Biden told Culinary members they would keep their plan if he became president, adding a direct pitch to the union.

“Folks, I promise you one thing. You will never have someone in American history who is more pro-labor in the White House than Joe Biden,” he told the Culinary.

All three candidates directed blows toward Station Casinos, the union’s major union organizing target since 2011.

Workers at seven Station Casinos properties have voted for Culinary representation.
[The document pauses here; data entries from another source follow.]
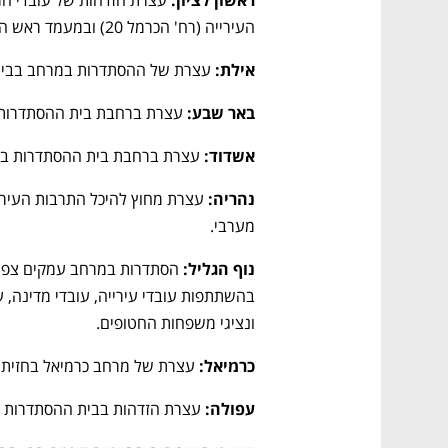
ראשון לציון:
העירייה (רח' הכרמל 20) ובמעמד ראש העיר רז קינסטליך. 
אילת:
 עצרת של ההסתדרות במרחב בבית פ
באר שבע:
 עצרת ברחבת בית ההסתדרות במ
אשדוד: 
עצרת ברחבת בית ההסתדרות בעיר (
נהריה:
מערבי.
נוף הגליל: 
נפתח בכרטיסייה חדשה
נפתח בכרטיסייה חדשה
נפתח בכרטיסייה חדשה
נפתח בכרטיסייה חדשה
ונציגי משפחות החטופים.  
כרמיאל:
 עצרת של מרחב כרמיאל בחזית ב
עפולה: 
עצרת הזדהות בבית ההסתדרות (רח' 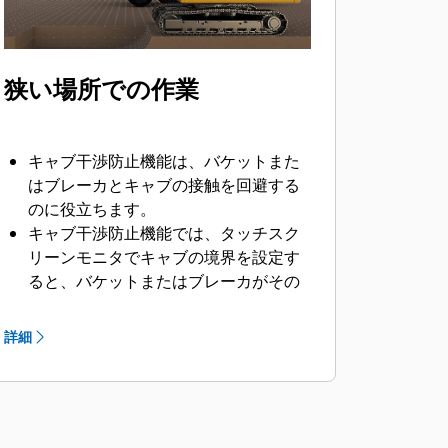
狭い場所での作業
キャブ干渉防止機能は、バケットまた
はブレーカとキャブの接触を回避する
のに役立ちます。
キャブ干渉防止機能では、タッチスク
リーンモニタでキャブの境界を設定す
ると、バケットまたはブレーカがその
境界を越えないように止まります。
詳細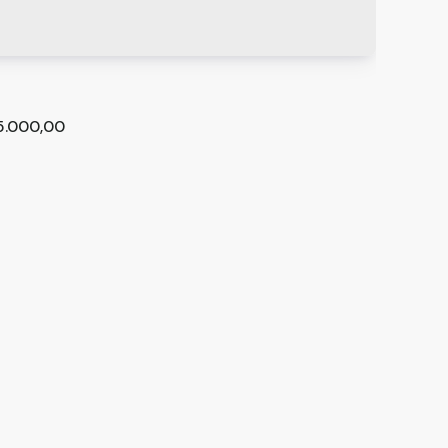
5.000,00
DO ALTO PADRÃO - VILA MARIANA/SP.
ulo
,
São Paulo
,
Brasil
m²
3
2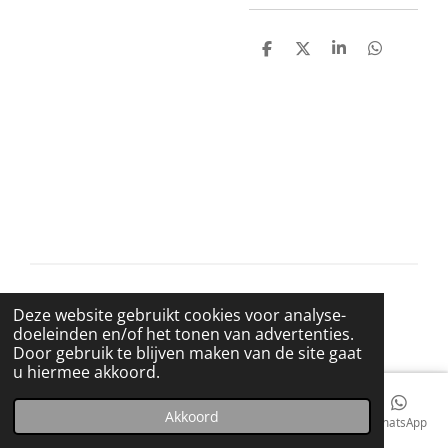
D
D
S
D
e
e
h
e
l
e
a
l
e
l
r
e
n
e
n
© 2021 BigBadWolfRecords
Deze website gebruikt cookies voor analyse-
Powered by
JouwWeb
doeleinden en/of het tonen van advertenties.
Door gebruik te blijven maken van de site gaat
u hiermee akkoord.
Akkoord
E-mailadres
Telefoonnummer
Kaart
Facebook
WhatsApp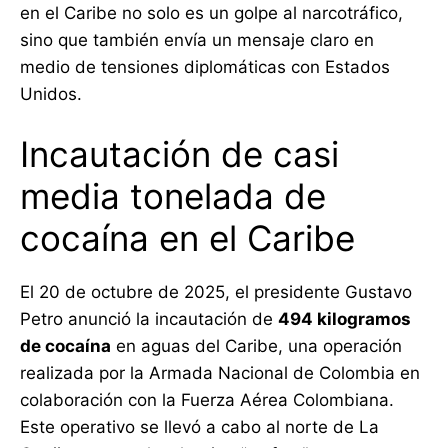
en el Caribe no solo es un golpe al narcotráfico,
sino que también envía un mensaje claro en
medio de tensiones diplomáticas con Estados
Unidos.
Incautación de casi
media tonelada de
cocaína en el Caribe
El 20 de octubre de 2025, el presidente Gustavo
Petro anunció la incautación de
494 kilogramos
de cocaína
en aguas del Caribe, una operación
realizada por la Armada Nacional de Colombia en
colaboración con la Fuerza Aérea Colombiana.
Este operativo se llevó a cabo al norte de La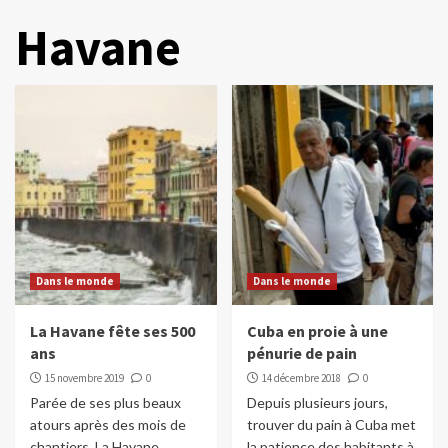
Havane
Dans le monde
Dans le monde
La Havane fête ses 500
Cuba en proie à une
ans
pénurie de pain
15 novembre 2019
0
14 décembre 2018
0
Parée de ses plus beaux
Depuis plusieurs jours,
atours après des mois de
trouver du pain à Cuba met
chantiers, La Havane,
la patience des habitants à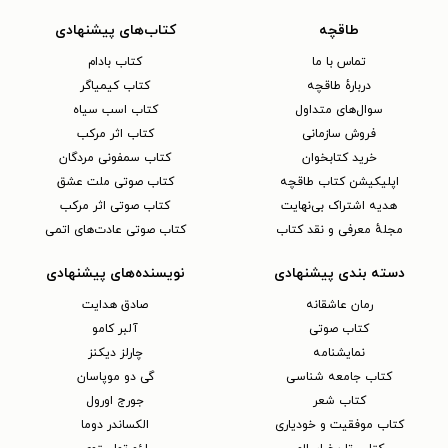
طاقچه
کتاب‌های پیشنهادی
تماس با ما
کتاب بادام
دربارهٔ طاقچه
کتاب کیمیاگر
سوال‌های متداول
کتاب اسب سیاه
فروش سازمانی
کتاب اثر مرکب
خرید کتابخوان
کتاب سمفونی مردگان
اپلیکیشن کتاب طاقچه
کتاب صوتی ملت عشق
هدیه اشتراک بی‌نهایت
کتاب صوتی اثر مرکب
مجلهٔ معرفی و نقد کتاب
کتاب صوتی عادت‌های اتمی
دسته بندی پیشنهادی
نویسنده‌های پیشنهادی
رمان عاشقانه
صادق هدایت
کتاب‌ صوتی
آلبر کامو
نمایشنامه
چارلز دیکنز
کتاب جامعه شناسی
گی دو موپاسان
کتاب شعر
جورج اورول
کتاب موفقیت و خودیاری
الکساندر دوما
However, Station Casinos and its parent Red Rock Resorts have yet to conduct contract negotiations and are appealing the elections in federal court.

Biden told the Culinary members he wrote a letter to Red Rock Resorts CEO Frank Fertitta III in October, demanding the company negotiate a contract with its employees. He also returned a $5,000 campaign contribution from a Red Rock board member.

Maybe a ‘Wynn moment’

UNLV’s Green said the way Wynn Resorts handles the 2020 presidential election could draw attention to the Strip.

Former company CEO Steve Wynn has been a longtime friend and financial supporter of President Trump. In April, the New York Times photographed Wynn on the tarmac of McCarran International Airport in Las Vegas with Trump following the president’s address to the Republican Jewish Coalition at the Venetian.

Wynn departed the company he founded in February 2018 after a Wall Street Journal article detailed years of sexual misconduct by, and sexual harassment allegations against, the former CEO.

Green finds some irony in the fact that Satre, who still doesn’t support Trump, is now chairman of Wynn Resorts.

“If Wynn Resorts backs Trump, it may not look good for them because of the history surrounding Steve,” Green said. “That could be a problem and it might factor into their decision.”